We have just started an army cadet corp in Fort Nelson, BC.  We have been issued the 1st Combat Engineers Regiment as our affiliation.  I have 9 years within the army cadets but with an infantry regiment.  I have lots to learn about the Engineers.  I am hoping that some people can help me so that I can train my cadets with some true history and show them to be proud of their regiment.

Why are engineers known with squadron's instead of corps?

Do engineers have different ceremonial dress uniforms (blues, sashes, etc)?

Does anyone know some history that can help us understand more about the engineers?

If you have any other information that can help me better train my cadets and our officer staff that would be greatly appreciated.

Thanks alot...


----------



## Nfld Sapper (3 May 2006)

Try here http://www.forces.gc.ca/admie/dgcps/CME_customs_e.htm for the Customs and Traditions of the Engineers. Also you might want to ask your affiliated unit for help on this subject.
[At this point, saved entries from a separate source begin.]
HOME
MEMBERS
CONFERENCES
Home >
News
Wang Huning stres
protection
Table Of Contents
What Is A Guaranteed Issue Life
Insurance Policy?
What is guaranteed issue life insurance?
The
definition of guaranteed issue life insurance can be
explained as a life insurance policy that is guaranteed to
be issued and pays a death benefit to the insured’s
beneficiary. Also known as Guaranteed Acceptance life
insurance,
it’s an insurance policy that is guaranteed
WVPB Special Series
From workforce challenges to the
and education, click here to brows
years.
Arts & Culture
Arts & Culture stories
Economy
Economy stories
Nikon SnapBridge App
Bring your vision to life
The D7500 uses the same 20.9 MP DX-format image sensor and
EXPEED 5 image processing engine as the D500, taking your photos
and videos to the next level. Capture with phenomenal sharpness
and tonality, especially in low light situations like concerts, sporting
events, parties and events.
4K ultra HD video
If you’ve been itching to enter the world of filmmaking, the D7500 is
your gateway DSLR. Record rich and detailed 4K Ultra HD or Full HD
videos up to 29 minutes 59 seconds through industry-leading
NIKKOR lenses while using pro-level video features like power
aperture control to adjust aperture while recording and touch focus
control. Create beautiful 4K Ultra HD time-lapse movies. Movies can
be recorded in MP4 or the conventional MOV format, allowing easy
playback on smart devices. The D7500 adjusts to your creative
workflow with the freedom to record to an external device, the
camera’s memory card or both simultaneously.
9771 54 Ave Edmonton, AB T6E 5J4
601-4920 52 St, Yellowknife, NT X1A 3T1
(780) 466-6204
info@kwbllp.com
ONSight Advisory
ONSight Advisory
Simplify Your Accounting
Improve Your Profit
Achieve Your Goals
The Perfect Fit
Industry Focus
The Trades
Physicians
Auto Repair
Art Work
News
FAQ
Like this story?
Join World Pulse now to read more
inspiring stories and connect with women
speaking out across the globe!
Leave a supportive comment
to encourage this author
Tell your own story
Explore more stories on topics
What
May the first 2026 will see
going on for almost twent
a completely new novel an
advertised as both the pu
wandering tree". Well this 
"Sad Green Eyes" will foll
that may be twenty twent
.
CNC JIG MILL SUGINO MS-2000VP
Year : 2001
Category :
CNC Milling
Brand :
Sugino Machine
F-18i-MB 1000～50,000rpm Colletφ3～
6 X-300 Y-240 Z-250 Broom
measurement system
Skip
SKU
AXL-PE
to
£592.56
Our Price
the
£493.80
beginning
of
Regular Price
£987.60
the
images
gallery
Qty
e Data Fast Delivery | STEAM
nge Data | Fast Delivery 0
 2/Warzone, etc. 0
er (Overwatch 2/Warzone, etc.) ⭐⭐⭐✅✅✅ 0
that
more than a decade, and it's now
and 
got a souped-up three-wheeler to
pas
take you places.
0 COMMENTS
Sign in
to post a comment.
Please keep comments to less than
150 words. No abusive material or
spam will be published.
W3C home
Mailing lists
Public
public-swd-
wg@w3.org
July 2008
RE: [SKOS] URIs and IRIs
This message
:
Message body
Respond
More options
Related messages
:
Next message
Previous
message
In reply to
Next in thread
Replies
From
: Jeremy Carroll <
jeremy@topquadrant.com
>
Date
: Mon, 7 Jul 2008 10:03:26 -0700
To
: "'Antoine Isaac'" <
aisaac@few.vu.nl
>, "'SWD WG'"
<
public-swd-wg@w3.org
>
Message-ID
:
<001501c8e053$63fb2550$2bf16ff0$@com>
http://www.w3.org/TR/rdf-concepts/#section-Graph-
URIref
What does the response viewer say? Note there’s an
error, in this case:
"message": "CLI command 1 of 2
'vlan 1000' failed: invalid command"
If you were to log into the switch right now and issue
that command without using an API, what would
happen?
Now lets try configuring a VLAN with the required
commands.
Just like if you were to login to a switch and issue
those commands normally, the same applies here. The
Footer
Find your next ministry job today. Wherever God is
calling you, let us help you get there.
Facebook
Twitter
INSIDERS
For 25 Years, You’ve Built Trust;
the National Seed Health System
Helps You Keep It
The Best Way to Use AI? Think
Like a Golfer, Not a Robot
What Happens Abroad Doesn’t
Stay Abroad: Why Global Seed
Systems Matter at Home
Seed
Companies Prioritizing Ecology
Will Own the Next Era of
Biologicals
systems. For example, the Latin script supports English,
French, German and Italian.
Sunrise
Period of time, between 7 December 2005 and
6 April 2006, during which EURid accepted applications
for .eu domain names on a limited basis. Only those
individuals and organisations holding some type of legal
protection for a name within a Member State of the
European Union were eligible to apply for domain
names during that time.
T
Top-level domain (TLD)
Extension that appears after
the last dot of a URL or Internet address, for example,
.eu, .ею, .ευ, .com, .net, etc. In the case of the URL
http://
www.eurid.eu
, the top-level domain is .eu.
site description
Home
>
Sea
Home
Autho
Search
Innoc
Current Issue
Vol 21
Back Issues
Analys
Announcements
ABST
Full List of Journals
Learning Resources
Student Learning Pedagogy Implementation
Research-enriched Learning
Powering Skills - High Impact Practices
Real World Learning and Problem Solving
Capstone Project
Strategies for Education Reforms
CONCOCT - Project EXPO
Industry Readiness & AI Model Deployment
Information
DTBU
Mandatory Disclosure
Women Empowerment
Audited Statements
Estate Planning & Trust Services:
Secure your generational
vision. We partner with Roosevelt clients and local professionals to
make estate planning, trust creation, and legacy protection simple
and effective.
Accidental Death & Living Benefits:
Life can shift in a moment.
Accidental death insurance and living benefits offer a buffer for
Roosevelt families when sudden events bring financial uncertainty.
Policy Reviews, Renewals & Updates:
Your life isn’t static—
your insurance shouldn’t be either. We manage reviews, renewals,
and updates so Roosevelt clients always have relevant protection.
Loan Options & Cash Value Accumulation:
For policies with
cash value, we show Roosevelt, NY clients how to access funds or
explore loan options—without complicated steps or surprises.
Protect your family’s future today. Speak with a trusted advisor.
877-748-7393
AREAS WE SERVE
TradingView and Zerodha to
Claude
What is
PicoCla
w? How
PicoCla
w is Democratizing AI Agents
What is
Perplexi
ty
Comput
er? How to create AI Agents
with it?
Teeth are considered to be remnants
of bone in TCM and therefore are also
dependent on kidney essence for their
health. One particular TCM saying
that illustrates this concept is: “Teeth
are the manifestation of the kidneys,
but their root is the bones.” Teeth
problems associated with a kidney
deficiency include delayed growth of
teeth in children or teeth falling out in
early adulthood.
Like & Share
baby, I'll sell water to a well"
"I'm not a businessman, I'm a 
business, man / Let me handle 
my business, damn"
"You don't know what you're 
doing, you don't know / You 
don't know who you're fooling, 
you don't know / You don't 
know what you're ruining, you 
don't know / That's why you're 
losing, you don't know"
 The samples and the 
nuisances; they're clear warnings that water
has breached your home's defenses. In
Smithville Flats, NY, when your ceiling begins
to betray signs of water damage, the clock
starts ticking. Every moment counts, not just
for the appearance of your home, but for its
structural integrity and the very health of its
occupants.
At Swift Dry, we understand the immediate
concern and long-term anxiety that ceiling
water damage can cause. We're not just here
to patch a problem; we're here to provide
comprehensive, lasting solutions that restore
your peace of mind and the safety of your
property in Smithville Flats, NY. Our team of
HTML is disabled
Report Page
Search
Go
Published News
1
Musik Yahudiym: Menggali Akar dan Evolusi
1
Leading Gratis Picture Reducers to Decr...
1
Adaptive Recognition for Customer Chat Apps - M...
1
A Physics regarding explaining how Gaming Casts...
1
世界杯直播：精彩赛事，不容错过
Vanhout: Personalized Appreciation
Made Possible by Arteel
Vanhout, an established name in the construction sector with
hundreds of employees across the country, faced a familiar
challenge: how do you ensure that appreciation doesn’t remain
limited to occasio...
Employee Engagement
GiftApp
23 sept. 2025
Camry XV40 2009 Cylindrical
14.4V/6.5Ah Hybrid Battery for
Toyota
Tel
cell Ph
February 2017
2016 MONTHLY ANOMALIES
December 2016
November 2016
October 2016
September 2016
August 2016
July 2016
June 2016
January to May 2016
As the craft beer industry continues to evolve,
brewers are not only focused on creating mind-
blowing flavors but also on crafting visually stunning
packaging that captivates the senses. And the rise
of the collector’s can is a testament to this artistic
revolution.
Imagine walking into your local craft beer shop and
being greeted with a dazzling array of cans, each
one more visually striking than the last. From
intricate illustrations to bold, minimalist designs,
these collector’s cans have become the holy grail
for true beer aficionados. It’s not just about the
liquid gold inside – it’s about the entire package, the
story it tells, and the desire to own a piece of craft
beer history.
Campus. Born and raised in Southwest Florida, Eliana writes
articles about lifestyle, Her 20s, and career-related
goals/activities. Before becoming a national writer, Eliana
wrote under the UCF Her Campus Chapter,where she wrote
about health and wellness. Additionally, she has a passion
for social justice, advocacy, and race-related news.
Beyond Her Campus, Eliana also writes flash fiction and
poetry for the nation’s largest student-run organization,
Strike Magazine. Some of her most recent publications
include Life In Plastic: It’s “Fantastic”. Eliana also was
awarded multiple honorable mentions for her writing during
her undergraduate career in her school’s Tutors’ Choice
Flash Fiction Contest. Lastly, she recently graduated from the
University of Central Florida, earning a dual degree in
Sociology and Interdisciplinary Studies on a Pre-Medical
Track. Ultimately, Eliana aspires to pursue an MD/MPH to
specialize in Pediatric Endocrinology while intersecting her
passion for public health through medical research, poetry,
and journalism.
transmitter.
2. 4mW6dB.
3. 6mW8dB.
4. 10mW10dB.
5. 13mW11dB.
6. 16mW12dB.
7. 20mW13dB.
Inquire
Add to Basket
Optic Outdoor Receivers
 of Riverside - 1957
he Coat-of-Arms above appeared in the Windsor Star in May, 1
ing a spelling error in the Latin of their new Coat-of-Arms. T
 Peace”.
BTW engineers don't wear sashes this is an Infantry thing.


----------



## Burrows (3 May 2006)

I doubt you were ISSUED an affiliated regiment.   More likely they agreed to sponsoring you.

The best way to learn is to talk to members of the regiment as each is different and will have different history.


----------



## Franko (4 May 2006)

Kyle Burrows said:
			
		

> The best way to learn is to talk to members of the regiment as each is different and will have different history.



Great point Kyle. I work with cadets on a regular basis and our afiliated cadet corps do ask for input as to our history and traditions, which we supply in huge quantities.

I'd say hit them up for someone to come out on a regular basis and help you out in that regard.

Good luck and please keep us posted as to your progress.

Regards


----------



## Nfld Sapper (4 May 2006)

Kyle Burrows said:
			
		

> I doubt you were ISSUED an affiliated regiment.   More likely they agreed to sponsoring you.



Lol, issued. BTW can't remember where I saw it but there is a NSN number for APC with troops. Asked the Sup. Tech one day how do the troops breath with all that shrink wrap? needless to say the Sup. Tech was not amused.


----------



## Nfld Sapper (4 May 2006)

Ok the moving of this topic is starting to give me whip-lash  ;D


----------



## Scott (4 May 2006)

grenier said:
			
		

> We have just started an army cadet corp in Fort Nelson, BC.  We have been issued the 1st Combat Engineers Regiment as our affiliation.  I have 9 years within the army cadets but with an infantry regiment.  I have lots to learn about the Engineers.  I am hoping that some people can help me so that I can train my cadets with some true history and show them to be proud of their regiment.
> 
> Why are engineers known with squadron's instead of corps?
> 
> ...



Grenier, 

Glad to hear that there are finally cadets in Ft Nelson. I lived there up until a little more than a year ago and miss it terribly. I was also among the group of townsfolk trying to get the Cadets to Ft Nelson in the first place, glad to hear that some of my friends succeeded - you're lucky to have a town that cares as much as Ft Nelson does about its youth, trust me.

Have fun and enjoy Cadets.

Scott


----------